Would you retype exactly the lines below, starting with the one that has "Ev. Lite sesamfrön" and going on through the one that has "підсилення ефекту відновлення та зволожен", with no pictures and nothing else?

- Opening Delimiter -

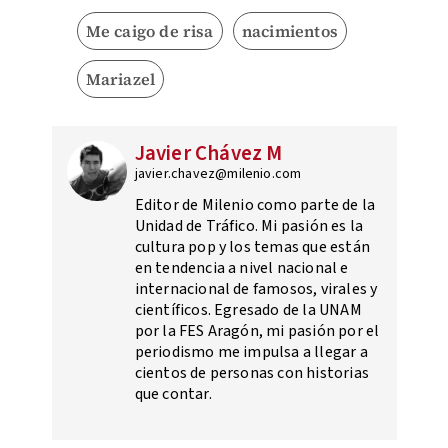
Me caigo de risa
nacimientos
Mariazel
Javier Chávez M
javier.chavez@milenio.com
Editor de Milenio como parte de la
Unidad de Tráfico. Mi pasión es la
cultura pop y los temas que están
en tendencia a nivel nacional e
internacional de famosos, virales y
científicos. Egresado de la UNAM
por la FES Aragón, mi pasión por el
periodismo me impulsa a llegar a
cientos de personas con historias
que contar.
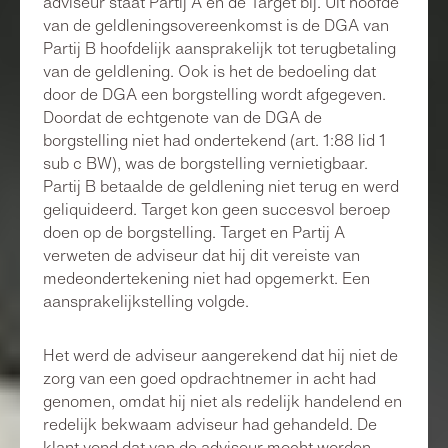
adviseur staat Partij A en de Target bij. Uit hoofde
van de geldleningsovereenkomst is de DGA van
Partij B hoofdelijk aansprakelijk tot terugbetaling
van de geldlening. Ook is het de bedoeling dat
door de DGA een borgstelling wordt afgegeven.
Doordat de echtgenote van de DGA de
borgstelling niet had ondertekend (art. 1:88 lid 1
sub c BW), was de borgstelling vernietigbaar.
Partij B betaalde de geldlening niet terug en werd
geliquideerd. Target kon geen succesvol beroep
doen op de borgstelling. Target en Partij A
verweten de adviseur dat hij dit vereiste van
medeondertekening niet had opgemerkt. Een
aansprakelijkstelling volgde.
Het werd de adviseur aangerekend dat hij niet de
zorg van een goed opdrachtnemer in acht had
genomen, omdat hij niet als redelijk handelend en
redelijk bekwaam adviseur had gehandeld. De
klant vond dat van de adviseur mocht worden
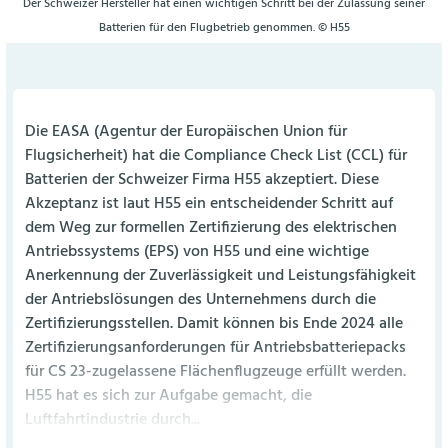
Der Schweizer Hersteller hat einen wichtigen Schritt bei der Zulassung seiner
Batterien für den Flugbetrieb genommen. © H55
Die EASA (Agentur der Europäischen Union für
Flugsicherheit) hat die Compliance Check List (CCL) für
Batterien der Schweizer Firma H55 akzeptiert. Diese
Akzeptanz ist laut H55 ein entscheidender Schritt auf
dem Weg zur formellen Zertifizierung des elektrischen
Antriebssystems (EPS) von H55 und eine wichtige
Anerkennung der Zuverlässigkeit und Leistungsfähigkeit
der Antriebslösungen des Unternehmens durch die
Zertifizierungsstellen. Damit können bis Ende 2024 alle
Zertifizierungsanforderungen für Antriebsbatteriepacks
für CS 23-zugelassene Flächenflugzeuge erfüllt werden.
H55 hat es sich zur Aufgabe gemacht, die
Luftfahrtindustrie durch...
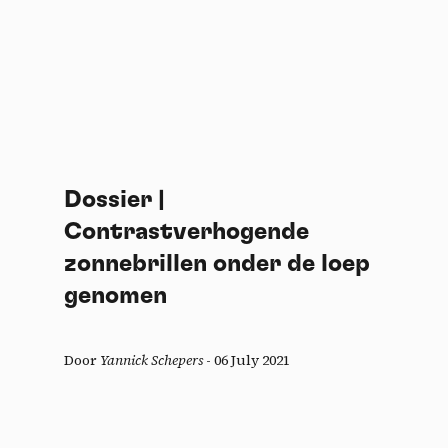
Dossier |
Contrastverhogende
zonnebrillen onder de loep
genomen
Door
Yannick Schepers
-
06 July 2021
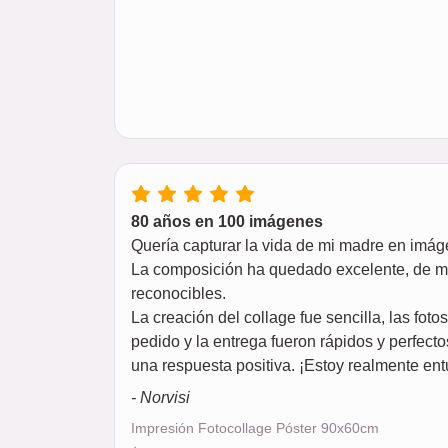
80 años en 100 imágenes
Quería capturar la vida de mi madre en imá
La composición ha quedado excelente, de muy 
reconocibles.
La creación del collage fue sencilla, las fot
pedido y la entrega fueron rápidos y perfecto
una respuesta positiva. ¡Estoy realmente en
- Norvisi
Impresión Fotocollage Póster 90x60cm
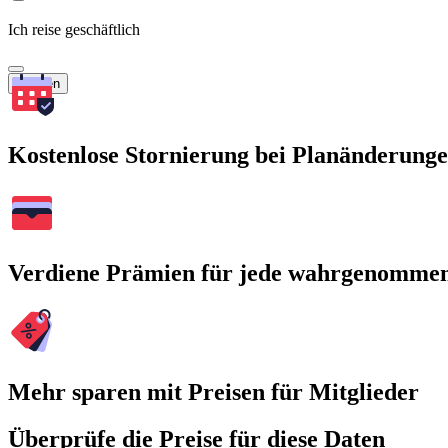
Ich reise geschäftlich
Suchen
Kostenlose Stornierung bei Planänderung
Verdiene Prämien für jede wahrgenomme
Mehr sparen mit Preisen für Mitglieder
Überprüfe die Preise für diese Daten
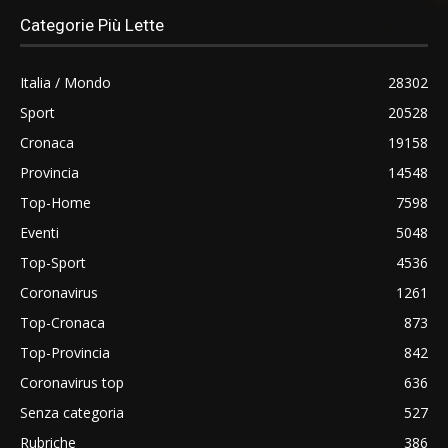
Categorie Più Lette
Italia / Mondo
28302
Sport
20528
Cronaca
19158
Provincia
14548
Top-Home
7598
Eventi
5048
Top-Sport
4536
Coronavirus
1261
Top-Cronaca
873
Top-Provincia
842
Coronavirus top
636
Senza categoria
527
Rubriche
386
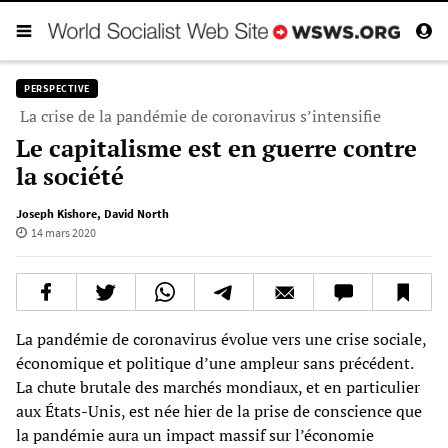
PERSPECTIVE
La crise de la pandémie de coronavirus s’intensifie
Le capitalisme est en guerre contre
la société
Joseph Kishore
,
David North
14 mars 2020
La pandémie de coronavirus évolue vers une crise sociale,
économique et politique d’une ampleur sans précédent.
La chute brutale des marchés mondiaux, et en particulier
aux États-Unis, est née hier de la prise de conscience que
la pandémie aura un impact massif sur l’économie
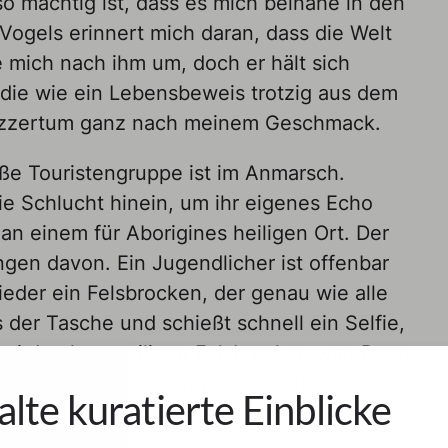
so mächtig ist, dass es mich beinahe in den
Vogels erinnert mich daran, dass die Welt
 mich nach ihm um, doch er hält sich
 die wie ein Lebensbeweis trotzig aus dem
uzzertum ganz nach meinem Geschmack.
große Touristengruppe ist im Anmarsch.
die Schlucht hinein, um ihr eigenes Echo
an einem für Aborigines heiligen Ort. Der
ngen davon. Ein Jugendlicher ist offenbar
eder ein Felsbrocken, der genau wie alle
 der Tasche und schießt schnell ein Selfie,
 bei den langweiligen Felsbrocken war. Dann
ik ab. Die anderen Gruppenmitglieder finden
alte kuratierte Einblicke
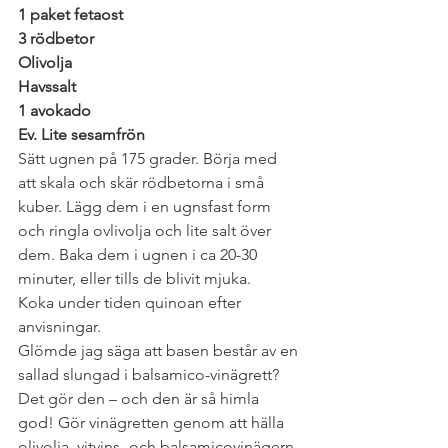
1 paket fetaost
3 rödbetor
Olivolja
Havssalt
1 avokado
Ev. Lite sesamfrön
Sätt ugnen på 175 grader. Börja med 
att skala och skär rödbetorna i små 
kuber. Lägg dem i en ugnsfast form 
och ringla ovlivolja och lite salt över 
dem. Baka dem i ugnen i ca 20-30 
minuter, eller tills de blivit mjuka.  
Koka under tiden quinoan efter 
anvisningar. 
Glömde jag säga att basen består av en 
sallad slungad i balsamico-vinägrett? 
Det gör den – och den är så himla 
god! Gör vinägretten genom att hälla 
olivolja, vitvins- och balsamicovinägern, 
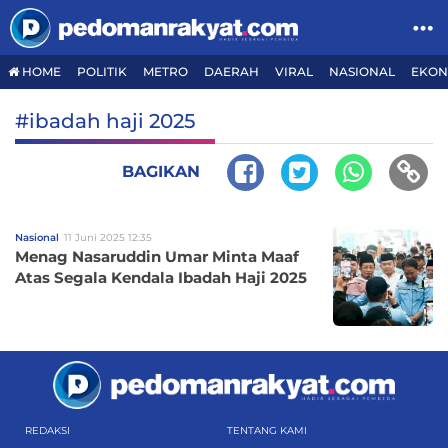
HOME
POLITIK
METRO
DAERAH
VIRAL
NASIONAL
EKON
#ibadah haji 2025
BAGIKAN
Nasional
11 Juni 2025 12:35
Menag Nasaruddin Umar Minta Maaf
Atas Segala Kendala Ibadah Haji 2025
REDAKSI
TENTANG KAMI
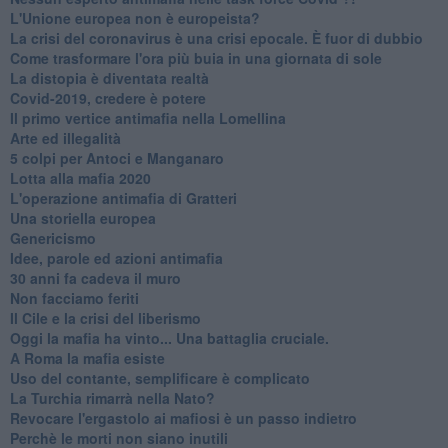
L'Unione europea non è europeista?
La crisi del coronavirus è una crisi epocale. È fuor di dubbio
Come trasformare l'ora più buia in una giornata di sole
​La distopia è diventata realtà
Covid-2019, credere è potere
Il primo vertice antimafia nella Lomellina
Arte ed illegalità
​5 colpi per Antoci e Manganaro
Lotta alla mafia 2020
L'operazione antimafia di Gratteri
Una storiella europea
Genericismo
Idee, parole ed azioni antimafia
30 anni fa cadeva il muro
Non facciamo feriti
Il Cile e la crisi del liberismo
Oggi la mafia ha vinto... Una battaglia cruciale.
A Roma la mafia esiste
Uso del contante, semplificare è complicato
La Turchia rimarrà nella Nato?
Revocare l'ergastolo ai mafiosi è un passo indietro
Perchè le morti non siano inutili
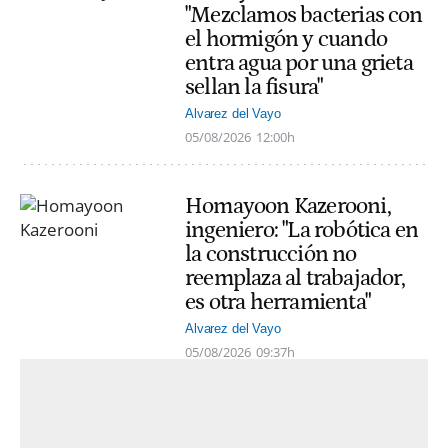
"Mezclamos bacterias con
el hormigón y cuando
entra agua por una grieta
sellan la fisura"
Alvarez del Vayo
05/08/2026
12:00h
Homayoon Kazerooni,
ingeniero: "La robótica en
la construcción no
reemplaza al trabajador,
es otra herramienta"
Alvarez del Vayo
05/08/2026
09:37h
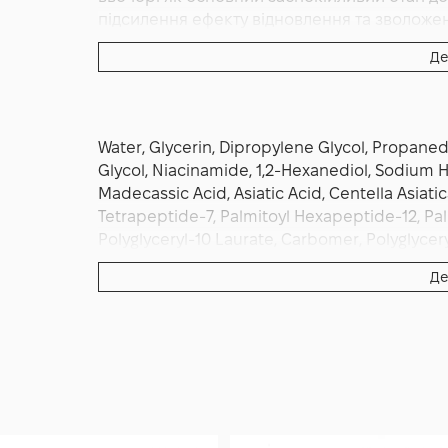
підсилення ефекту відновлення та зволожен
Де
Water, Glycerin, Dipropylene Glycol, Propaned
Glycol, Niacinamide, 1,2-Hexanediol, Sodium 
Madecassic Acid, Asiatic Acid, Centella Asiatica
Tetrapeptide-7, Palmitoyl Hexapeptide-12, Pal
Polyglyceryl-10 Laurate, Carbomer, Polyglycery
Tromethamine, Ethylhexylglycerin, Xanthan G
Де
EDTA, Sucrose Stearate, Glyceryl Stearate, Hyd
Ceramide NP, Camellia Sinensis Leaf Extract,
Bergamia (Bergamot) Fruit Oil, Pinus Sylvestris
Lavandula Hybrida Oil, Limonene, Linalool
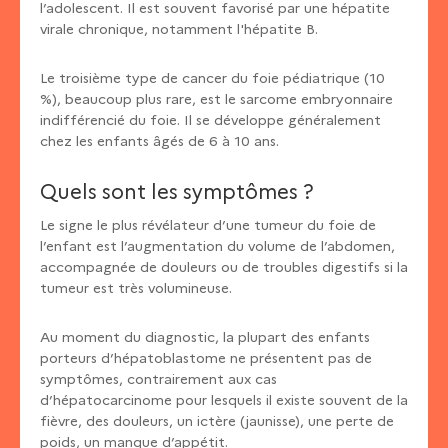
l’adolescent. Il est souvent favorisé par une hépatite
virale chronique, notamment l'hépatite B.
Le troisième type de cancer du foie pédiatrique (10
%), beaucoup plus rare, est le sarcome embryonnaire
indifférencié du foie. Il se développe généralement
chez les enfants âgés de 6 à 10 ans.
Quels sont les symptômes ?
Le signe le plus révélateur d’une tumeur du foie de
l’enfant est l’augmentation du volume de l’abdomen,
accompagnée de douleurs ou de troubles digestifs si la
tumeur est très volumineuse.
Au moment du diagnostic, la plupart des enfants
porteurs d’hépatoblastome ne présentent pas de
symptômes, contrairement aux cas
d’hépatocarcinome pour lesquels il existe souvent de la
fièvre, des douleurs, un ictère (jaunisse), une perte de
poids, un manque d’appétit.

- Closing Delimiter -

### [EXERCISE RESULT]
Ev. Lite sesamfrön
Sätt ugnen på 175 grader. Börja med 
att skala och skär rödbetorna i små 
kuber. Lägg dem i en ugnsfast form 
och ringla ovlivolja och lite salt över 
dem. Baka dem i ugnen i ca 20-30 
minuter, eller tills de blivit mjuka.  
Koka under tiden quinoan efter 
anvisningar. 
Glömde jag säga att basen består av en 
sallad slungad i balsamico-vinägrett? 
Det gör den – och den är så himla 
god! Gör vinägretten genom att hälla 
olivolja, vitvins- och balsamicovinägern, 
HOME
POLITIK
METRO
DAERAH
VIRAL
NASIONAL
EKON
#ibadah haji 2025
BAGIKAN
Nasional
11 Juni 2025 12:35
Menag Nasaruddin Umar Minta Maaf
Atas Segala Kendala Ibadah Haji 2025
REDAKSI
TENTANG KAMI
L'Unione europea non è europeista?
La crisi del coronavirus è una crisi epocale. È fuor di dubbio
Come trasformare l'ora più buia in una giornata di sole
​La distopia è diventata realtà
Covid-2019, credere è potere
Il primo vertice antimafia nella Lomellina
Arte ed illegalità
​5 colpi per Antoci e Manganaro
Lotta alla mafia 2020
L'operazione antimafia di Gratteri
Una storiella europea
Genericismo
Idee, parole ed azioni antimafia
30 anni fa cadeva il muro
Non facciamo feriti
Il Cile e la crisi del liberismo
Oggi la mafia ha vinto... Una battaglia cruciale.
A Roma la mafia esiste
Uso del contante, semplificare è complicato
La Turchia rimarrà nella Nato?
Revocare l'ergastolo ai mafiosi è un passo indietro
Perchè le morti non siano inutili
"Mezclamos bacterias con
el hormigón y cuando
entra agua por una grieta
sellan la fisura"
Alvarez del Vayo
05/08/2026
12:00h
Homayoon Kazerooni,
ingeniero: "La robótica en
la construcción no
reemplaza al trabajador,
es otra herramienta"
Alvarez del Vayo
05/08/2026
09:37h
підсилення ефекту відновлення та зволожен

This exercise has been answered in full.